Simulation technology for injection-related fault and fracture reactivation and induced seismicity
The project aims to develop simulation technology for injection-induced fault reactivation, accounting for interaction between rock and fluid mechanics.
Main content
The approach is based on the open-source simulation tool PorePy, which is built on explicit representation of faults, and includes thermo-hydro-mechanical effects. The main research tasks are to adapt the framework to account for advanced fracture behavior including permeability increases and friction laws, and to adapt discretizations and linear and non-linear solvers to facilitate efficient simulations.
A main part of the project considers the further development and application of the simulation software PorePy. At the core, this activity involves extending PorePy so that it can accommodate an increasing range of physical phenomena and exploit the simulation capacity to study processes of relevance for subsurface applications. Examples of such extensions are new constitutive laws for fracture deformation and inclusion of process couplings. As the models give rise to equations that are difficult to solve, research into efficient and robust numerical methods is also an important part of this activity.
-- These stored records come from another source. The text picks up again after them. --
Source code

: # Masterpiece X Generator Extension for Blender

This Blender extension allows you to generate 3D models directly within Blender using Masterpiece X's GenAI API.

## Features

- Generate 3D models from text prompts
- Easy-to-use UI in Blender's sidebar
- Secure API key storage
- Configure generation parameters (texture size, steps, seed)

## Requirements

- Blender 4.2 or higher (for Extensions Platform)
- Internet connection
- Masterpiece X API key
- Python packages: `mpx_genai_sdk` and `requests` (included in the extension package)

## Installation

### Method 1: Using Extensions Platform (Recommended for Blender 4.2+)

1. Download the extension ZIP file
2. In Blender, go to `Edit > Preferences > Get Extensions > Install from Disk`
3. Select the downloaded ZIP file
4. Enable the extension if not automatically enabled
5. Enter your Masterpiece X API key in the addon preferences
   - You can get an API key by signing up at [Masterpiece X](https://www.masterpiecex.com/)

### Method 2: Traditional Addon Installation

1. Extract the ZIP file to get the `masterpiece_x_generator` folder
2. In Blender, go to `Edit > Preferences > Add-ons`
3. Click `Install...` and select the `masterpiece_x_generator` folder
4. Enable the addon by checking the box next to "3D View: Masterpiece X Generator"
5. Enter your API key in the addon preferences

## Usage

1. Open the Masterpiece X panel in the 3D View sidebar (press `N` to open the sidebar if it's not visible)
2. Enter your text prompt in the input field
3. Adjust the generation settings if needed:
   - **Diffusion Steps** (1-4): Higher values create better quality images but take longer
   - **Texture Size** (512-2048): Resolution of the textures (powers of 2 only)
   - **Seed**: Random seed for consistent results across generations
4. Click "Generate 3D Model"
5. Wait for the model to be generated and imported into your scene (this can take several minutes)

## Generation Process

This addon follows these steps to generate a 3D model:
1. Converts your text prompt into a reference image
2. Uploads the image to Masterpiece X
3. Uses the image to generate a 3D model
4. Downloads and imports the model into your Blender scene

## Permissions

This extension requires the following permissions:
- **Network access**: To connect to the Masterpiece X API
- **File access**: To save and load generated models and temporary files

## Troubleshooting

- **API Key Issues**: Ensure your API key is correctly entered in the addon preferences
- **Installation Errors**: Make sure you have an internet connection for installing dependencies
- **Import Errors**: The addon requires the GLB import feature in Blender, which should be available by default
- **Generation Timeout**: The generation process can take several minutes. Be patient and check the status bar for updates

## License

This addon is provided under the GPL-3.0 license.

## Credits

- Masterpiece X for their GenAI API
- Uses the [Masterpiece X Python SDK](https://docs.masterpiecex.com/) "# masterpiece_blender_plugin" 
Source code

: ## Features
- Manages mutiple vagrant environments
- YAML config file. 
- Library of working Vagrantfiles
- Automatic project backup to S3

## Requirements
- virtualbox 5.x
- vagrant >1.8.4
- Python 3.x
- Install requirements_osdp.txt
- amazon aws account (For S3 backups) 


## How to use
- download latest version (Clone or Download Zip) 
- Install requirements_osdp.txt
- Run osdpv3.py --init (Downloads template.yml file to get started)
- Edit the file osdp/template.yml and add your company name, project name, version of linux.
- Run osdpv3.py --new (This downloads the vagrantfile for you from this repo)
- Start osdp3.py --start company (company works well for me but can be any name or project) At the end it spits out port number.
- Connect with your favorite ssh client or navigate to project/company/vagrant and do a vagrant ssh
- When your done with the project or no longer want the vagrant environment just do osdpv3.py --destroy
A main component of the computational cost of such multiphysics simulation is spent on solving large linear systems of equations. This is a highly complex task which demands both availability of efficient linear solvers and tuning these solvers to the problem at hand. One goal of this project is to automatize selection and tuning of linear solvers for multiphysics problems, and thereby relieve users of simulation software of a task which is of paramount importance for computational efficiency, but which also can be tedious and challenging. The approach taken is to consider the solver selection as an optimization problem which can be treated with machine learning techniques.